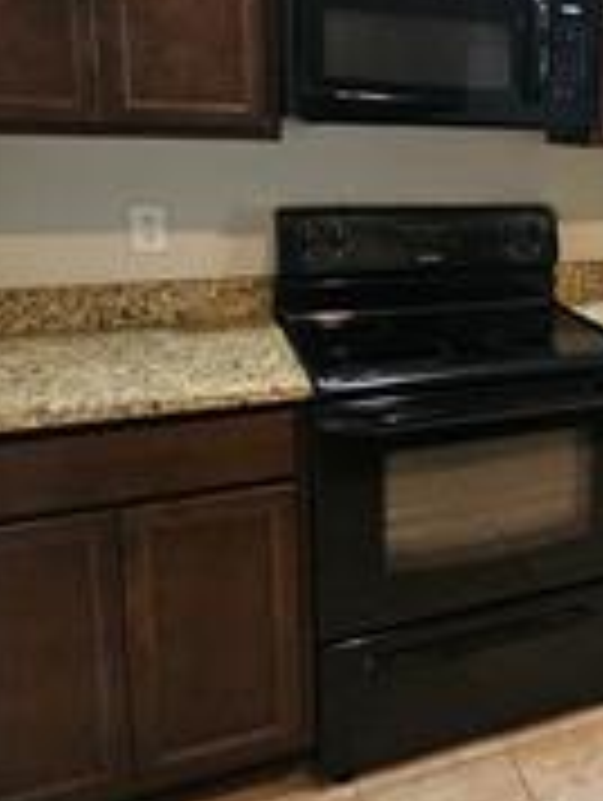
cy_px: 256
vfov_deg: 51.4
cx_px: 630
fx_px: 811
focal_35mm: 35
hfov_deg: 35.9
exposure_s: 1/30
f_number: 2.2
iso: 400
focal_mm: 2.2
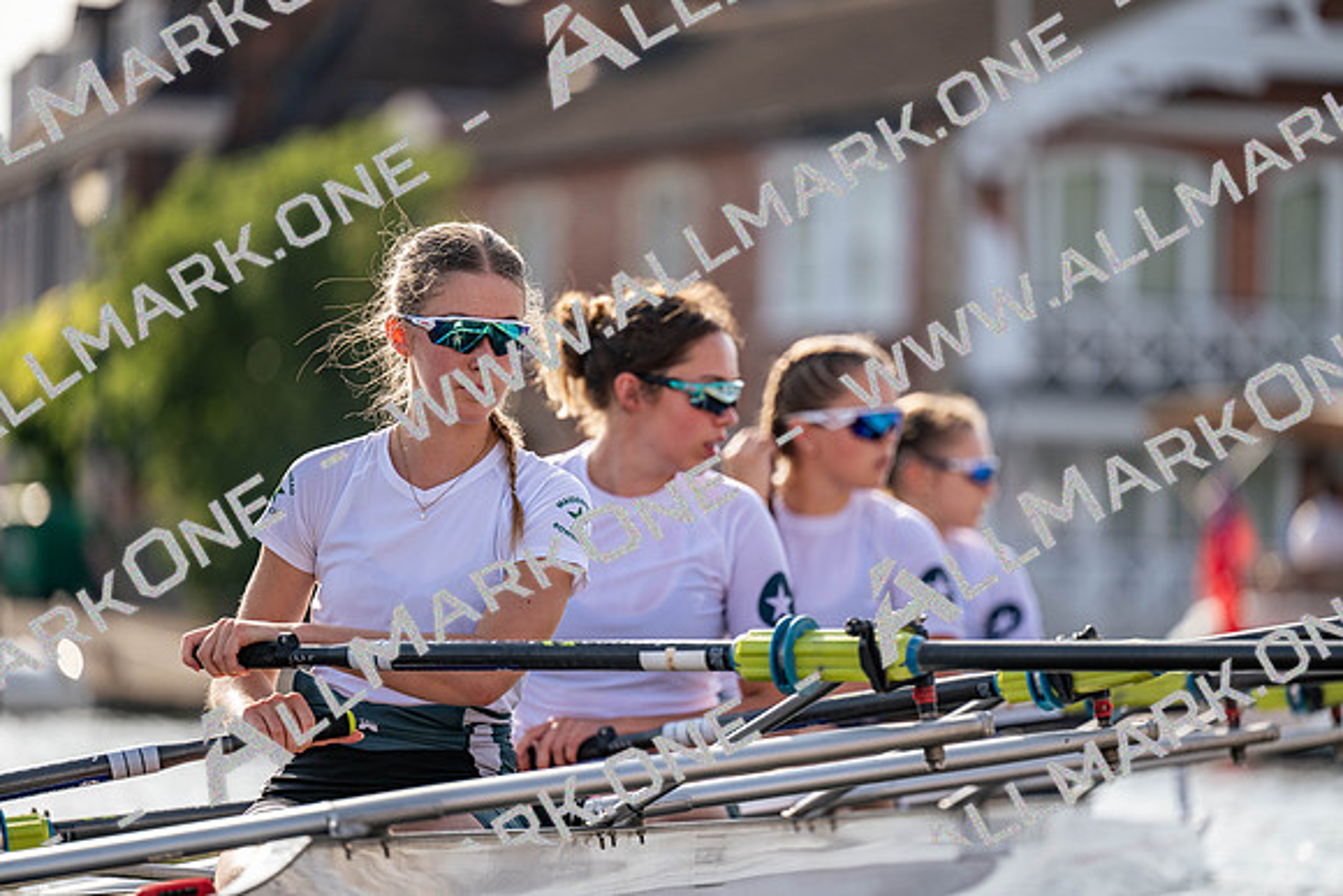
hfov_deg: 10.3
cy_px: 448
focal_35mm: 200
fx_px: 7463
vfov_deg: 6.9
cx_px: 672
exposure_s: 1/2500
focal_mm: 200
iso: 200
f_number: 2.8
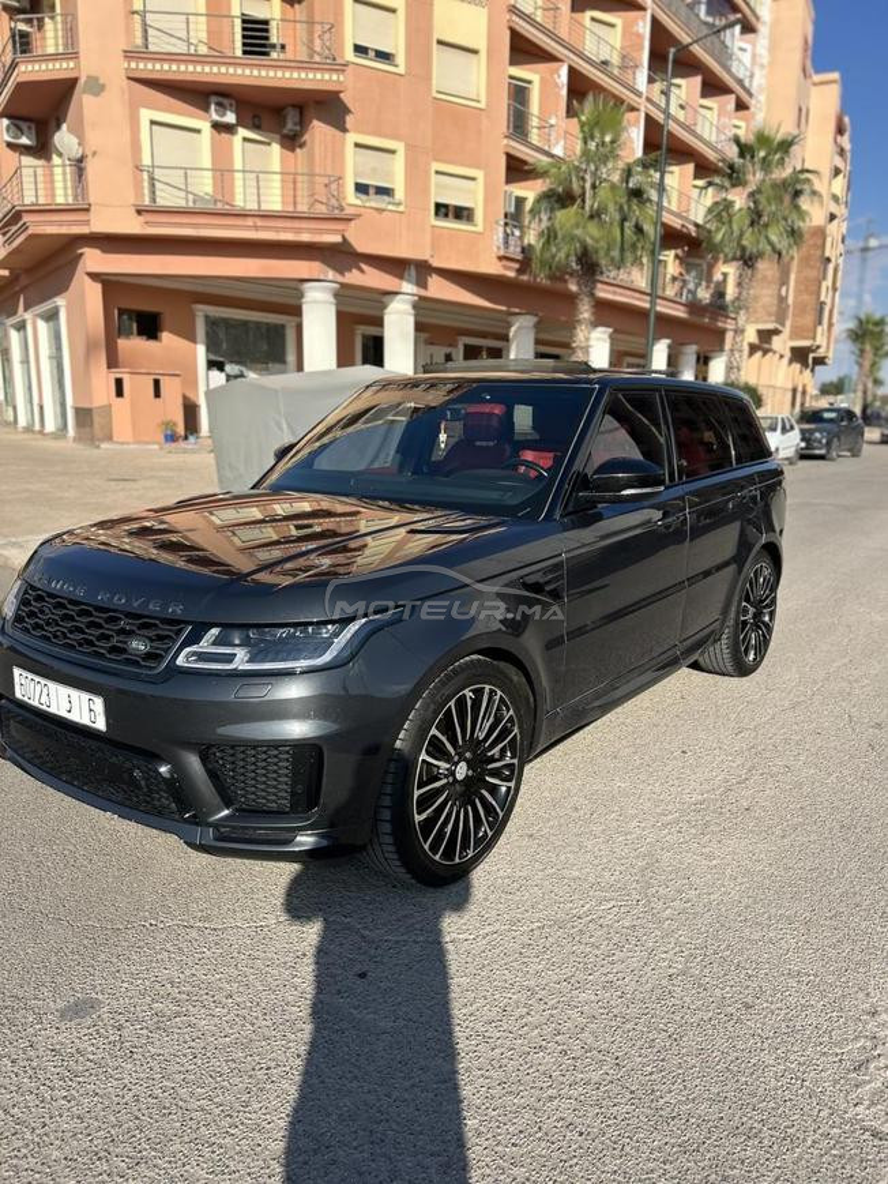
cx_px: 444
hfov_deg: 53.1
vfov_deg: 67.3
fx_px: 889
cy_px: 592
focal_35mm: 26
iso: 50
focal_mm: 5.7
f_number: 1.5
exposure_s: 1/4115
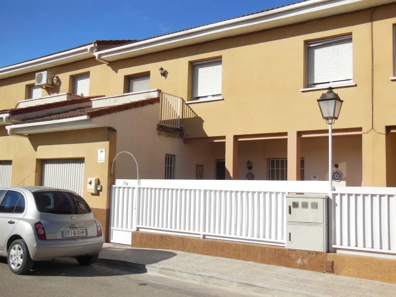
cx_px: 198
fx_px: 446
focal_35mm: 39
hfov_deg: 47.9
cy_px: 148
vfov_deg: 36.8
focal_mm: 6.9
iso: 125
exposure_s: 1/1250
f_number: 4.1
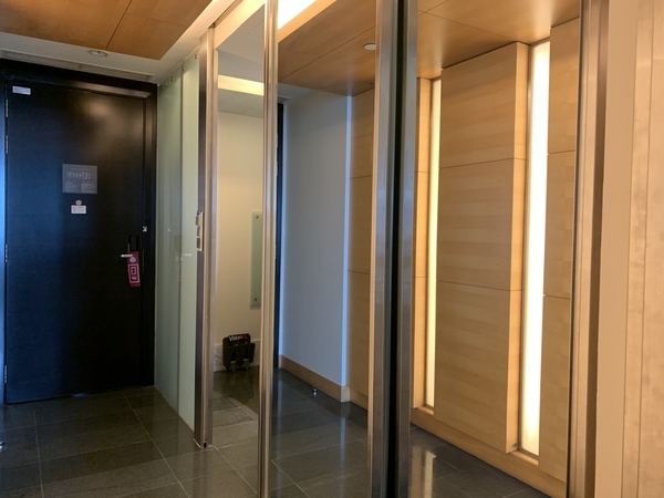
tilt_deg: -0.7
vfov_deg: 53.1
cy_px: 249
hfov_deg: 67.3
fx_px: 499
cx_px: 332
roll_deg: -0.4
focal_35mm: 26
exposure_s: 1/50
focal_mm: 4.25
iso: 200
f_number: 1.8
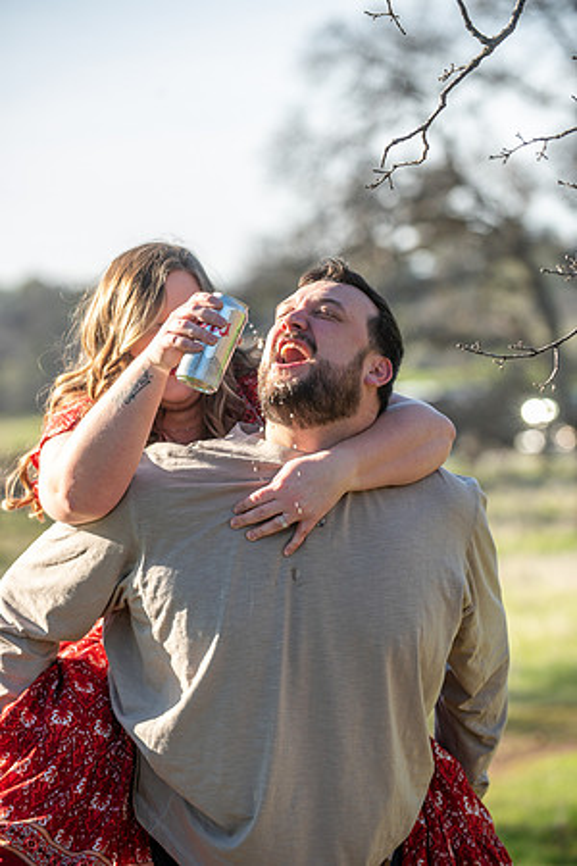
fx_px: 3606
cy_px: 433
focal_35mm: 150
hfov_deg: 9.1
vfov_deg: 13.7
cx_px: 288
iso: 50
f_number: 4
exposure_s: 1/250
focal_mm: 150
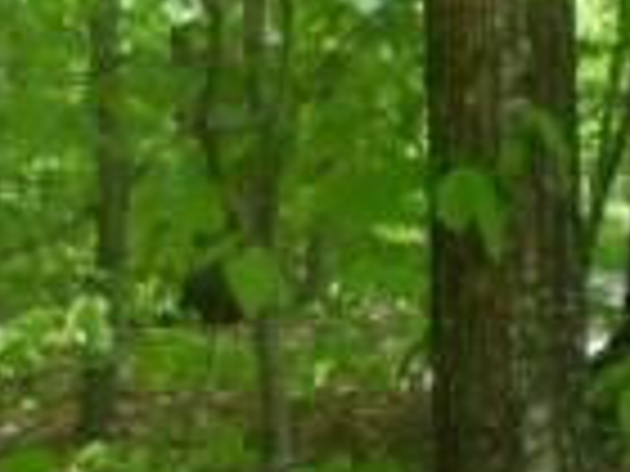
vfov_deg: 13.0
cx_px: 1107
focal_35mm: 114
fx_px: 2075
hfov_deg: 15.1
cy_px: 319
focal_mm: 4.5
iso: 125
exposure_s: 1/200
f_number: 3.3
**********
__EXERCISE__:
Omit the pictures and reproduce the records above exactly.

__SOLUTION__:
cy_px: 256
vfov_deg: 51.4
cx_px: 630
fx_px: 811
focal_35mm: 35
hfov_deg: 35.9
exposure_s: 1/30
f_number: 2.2
iso: 400
focal_mm: 2.2
hfov_deg: 10.3
cy_px: 448
focal_35mm: 200
fx_px: 7463
vfov_deg: 6.9
cx_px: 672
exposure_s: 1/2500
focal_mm: 200
iso: 200
f_number: 2.8
cx_px: 444
hfov_deg: 53.1
vfov_deg: 67.3
fx_px: 889
cy_px: 592
focal_35mm: 26
iso: 50
focal_mm: 5.7
f_number: 1.5
exposure_s: 1/4115
cx_px: 198
fx_px: 446
focal_35mm: 39
hfov_deg: 47.9
cy_px: 148
vfov_deg: 36.8
focal_mm: 6.9
iso: 125
exposure_s: 1/1250
f_number: 4.1
tilt_deg: -0.7
vfov_deg: 53.1
cy_px: 249
hfov_deg: 67.3
fx_px: 499
cx_px: 332
roll_deg: -0.4
focal_35mm: 26
exposure_s: 1/50
focal_mm: 4.25
iso: 200
f_number: 1.8
fx_px: 3606
cy_px: 433
focal_35mm: 150
hfov_deg: 9.1
vfov_deg: 13.7
cx_px: 288
iso: 50
f_number: 4
exposure_s: 1/250
focal_mm: 150
vfov_deg: 13.0
cx_px: 1107
focal_35mm: 114
fx_px: 2075
hfov_deg: 15.1
cy_px: 319
focal_mm: 4.5
iso: 125
exposure_s: 1/200
f_number: 3.3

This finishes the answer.